A coalition of environmental groups, including the Sierra Club, the Waterkeeper Alliance, and Clean Water Action, filed a lawsuit in the US District Court in Washington DC, arguing the EPA’s action was “arbitrary and capricious” as well as illegal.

Last month Scott Pruitt, a climate science-denying lawyer who repeatedly sued the EPA before being appointed by Donald Trump to run it, issued an “indefinite stay” on water pollution regulations introduced in 2015.

These required coal power stations to cut the amount of toxic waste they pump from their plants into rivers and other waterways used for drinking water.

In the lawsuit, the environment groups said: “Power plants are by far the largest source of toxic water pollution in the United States.

“When finalising the Effluent Limitation Guidelines … in 2015, EPA found that power plants generate more toxic wastewater than the next two-largest polluting industries combined.

“Power plant wastewater contains toxic metals such as mercury, arsenic, and selenium, as well as non-conventional pollutants such as nitrogen and dissolved solids that contaminate drinking water and harm ecosystems.”

It quoted research which found such pollutants could cause “severe health and environmental problems in the form of cancer and non-cancer risks in humans, lowered IQ among children, and deformities and reproductive harm in fish and wildlife”.

Pollution from power plants was found to make the water in more than 4,000 miles of rivers unsafe to drink; a further 6,000 miles of rivers were deemed unsafe for children to go fishing on.

The lawsuit quoted the EPA itself in explaining why the new restrictions, which companies would have been required to adhere to by 2023 at the latest, were required.
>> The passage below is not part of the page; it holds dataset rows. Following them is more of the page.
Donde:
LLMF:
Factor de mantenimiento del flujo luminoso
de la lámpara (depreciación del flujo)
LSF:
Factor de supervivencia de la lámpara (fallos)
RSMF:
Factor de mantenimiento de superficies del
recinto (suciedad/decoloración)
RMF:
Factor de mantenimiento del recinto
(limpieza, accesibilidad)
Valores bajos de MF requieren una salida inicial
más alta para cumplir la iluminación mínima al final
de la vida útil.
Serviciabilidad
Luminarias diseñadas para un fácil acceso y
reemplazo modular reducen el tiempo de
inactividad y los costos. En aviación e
“EPA estimates that roughly 30 million people are exposed to fish contaminated by power plant wastewater, including over three million young children exposed to lead and over 400,000 infants exposed to mercury in utero,” it added.

Mary Anne Hitt, director of Sierra Club’s Beyond Coal campaign, said the legal action was a “firm declaration that we will not stand idly by as Trump’s Administration tries to steer America back to an era where rivers caught on fire and polluters dumped their waste into our waterways with impunity”.

“With the drinking water of millions of Americans at stake, we will fight tooth-and-nail to protect safeguards that restrict coal plants from dumping toxic heavy metals into our drinking water supplies and putting thousands of families at risk of poisoning each year,” she said.

“Though these irrational attacks against basic science and public health are horrifying, we are confident that common sense will win the day and the American people will prevail over polluter greed in the courts and in the streets.”

The lawsuit urged the court to issue an order overturning the indefinite stay and compel the EPA to reinstate all the Effluent Limitation Guidelines.

Pete Harrison, an attorney for Waterkeeper Alliance, said: “These standards would have tackled the biggest source of toxic water pollution in the country, and now the Trump EPA is trying to toss them out. It’s indefensible.

“The EPA didn’t even pretend to seek public input before ploughing ahead with this rollback that could allow millions of pounds of preventable toxic pollution to go into our water.”